Why we need global rules to crack down on cybercrime

Cybercrime is high on the agenda of nation states, corporations and international organizations everywhere. As the forthcoming 2023 Global Risk Report will show, deepening geopolitical tensions have increased the prevalence of so-called advanced persistent threats (APTs), which are becoming as sophisticated as they are pervasive.

New technology is scaling up the reach and impact of cybercrime: malware and ransomware attacks (the latter threaten to publish data or permanently block it unless a ransom is paid) soared by over 350 percent and 430 per cent respectively in 2020. Next generation tools are bypassing antivirus programs, which is why living off the land (LOtL) attacks, in which attackers use legitimate software and functions to perpetrate malicious actions, accounted for almost two thirds of all reported incidents in 2021.

These problems are compounded by a scarcity of security experts, poor reporting habits and a lack of global agreements about how to regulate cyber threats.

Cybercrime is big business. One industry group estimated that the damages incurred by all forms of cyber crime, including the cost of recovery and remediation, totalled $3 trillion in 2015, $6 trillion in 2021, and could reach $10.5 trillion annually by 2025. But the impact of cybercrime extends far beyond the economic costs. It also degrades trust among internet users, and damages the reputations of public and private service providers. Online attacks ratchet up tensions between nations, since governments and critical infrastructure are increasingly the targets. Yet despite all this, there are still few clear global norms, standards and rules to mitigate and prevent cybercrime.

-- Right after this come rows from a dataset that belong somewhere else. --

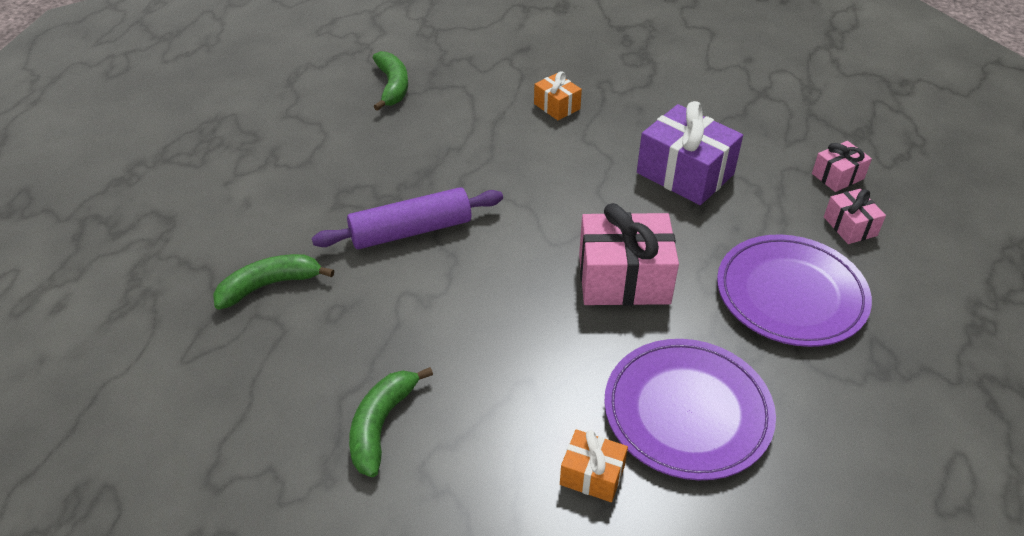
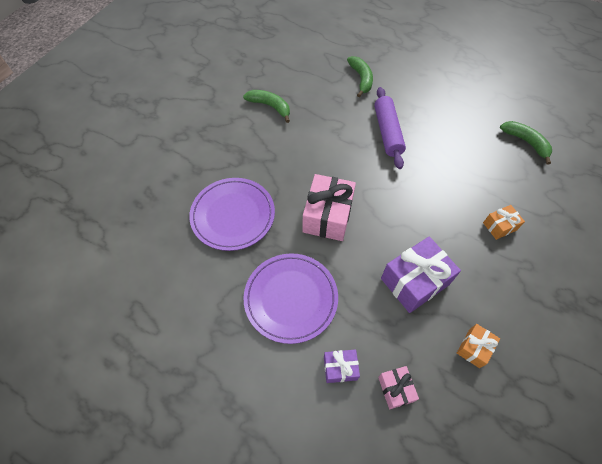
camera: 105 degrees right, 15 degrees up
(392, 86) = (526, 142): green banana -> green banana turned 135 degrees counterclockwise
(592, 475) = (217, 169): orange gift -> orange gift (474, 348)
(850, 226) = (340, 368): pink gift -> purple gift

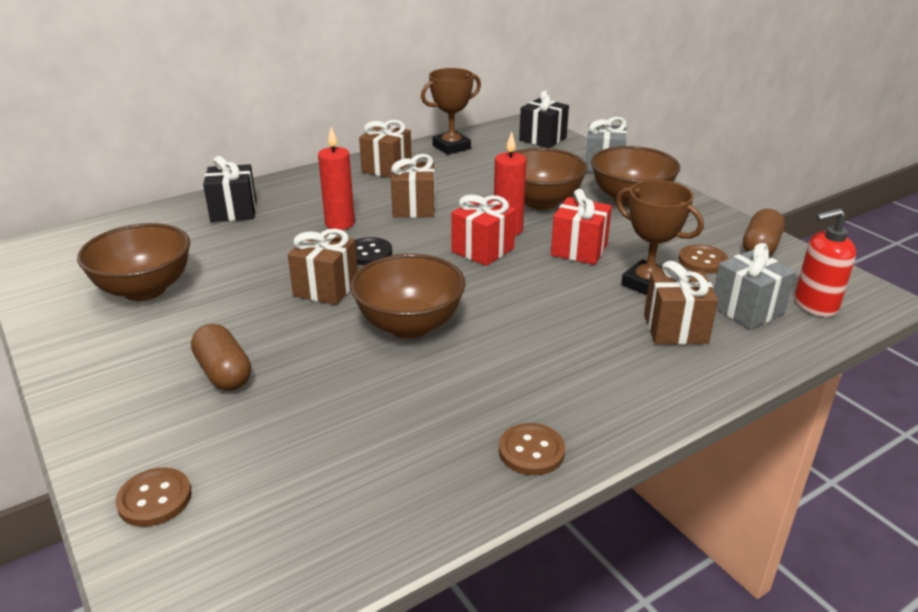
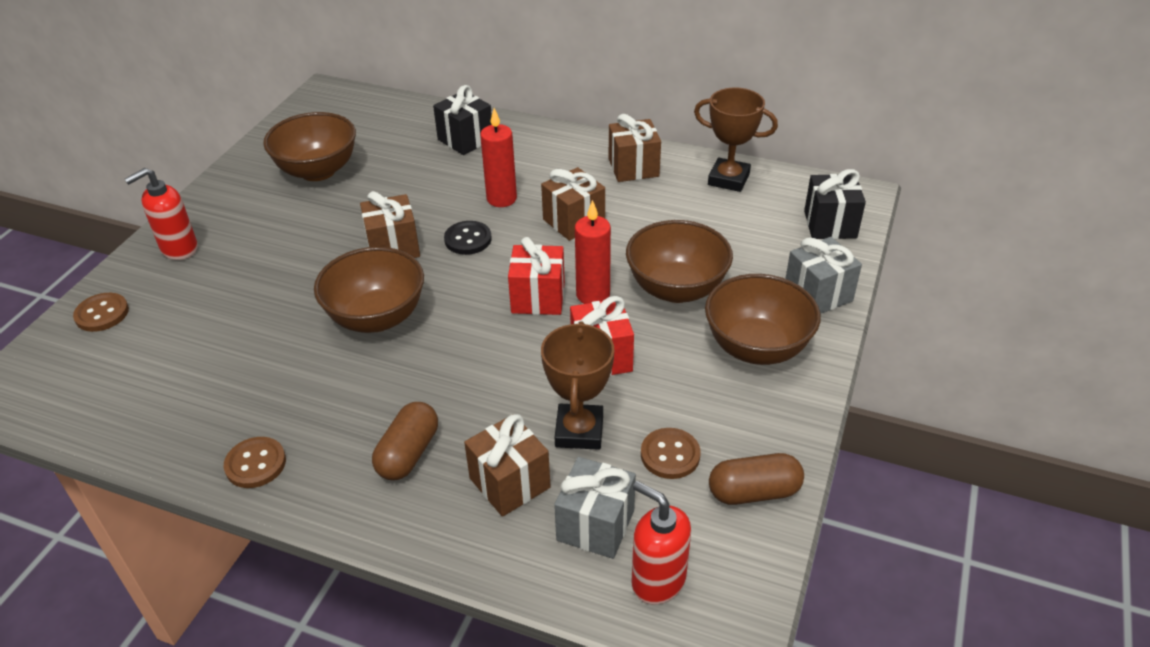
camera: 55 degrees right, 10 degrees up
(125, 409) = (179, 249): none -> red soap dispenser
(224, 373) = (246, 264): brown capsule -> brown capsule (408, 453)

A big part of the problem is that many of the public authorities, corporations and civil society groups that are targeted are not mandated to report data breaches and cyber theft. Many are reluctant to do so, fearing reputational damage. This is starting to change: the US’s 2022 Cyber Incident Reporting for Critical Infrastructure Act provides industry-specific guidance for voluntary disclosures, and the European Union’s 2018 Directive on Security Network and Information Systems and a host of other regulations mandate telecom payment services, medical device manufacturers, and critical infrastructure providers to also report breaches. Until global rules are strengthened and reporting of breaches is mandatory across most sectors, it will be impossible to understand the true magnitude of the challenge, much less develop targeted solutions.

Cyber criminals are making fortunes not just in black-mailing targets with ransomware, but also in selling-off their data assets, including credit card information, login credentials of financial accounts, subscription credentials, social security numbers and usernames and passwords. The perpetrators of cybercrime range from powerful intelligence agencies to teenage hackers. Cybercrime is hard to stop precisely because of its distributed nature. Consider the Cobalt CyberCrime gang that in 2018 breached 100 financial institutions in over 40 countries, reaping some $11 million per attack. Although its leader was captured in Spain in 2018, three members arrested by the US in 2018, and three more convicted in Kazakhstan and Ukraine in 2021, experts believe this will do little to dent its operations.

Without global cooperation or a major structural change to the internet, there is not much that victims can do to defend themselves. Cyber insurance is not only increasingly out of reach to most buyers, but it's potentially making a bad problem even worse. We urgently need international rules that are enforced as well as a more expansive approach that fosters cyber resilience.

The United Nations is discussing precisely this, having voted to set-up a cybercrime treaty in 2019. The first meeting of the treaty was held in 2022 amid concerns that it could also expand government regulation of online content, criminalize free expression and undermine privacy. For now, states are negotiating over the parameters of a treaty - called the Comprehensive International Convention on Countering the Use of Information and Communications Technologies for Criminal Purposes - with most western governments determined that it upholds individual data protection and privacy rights.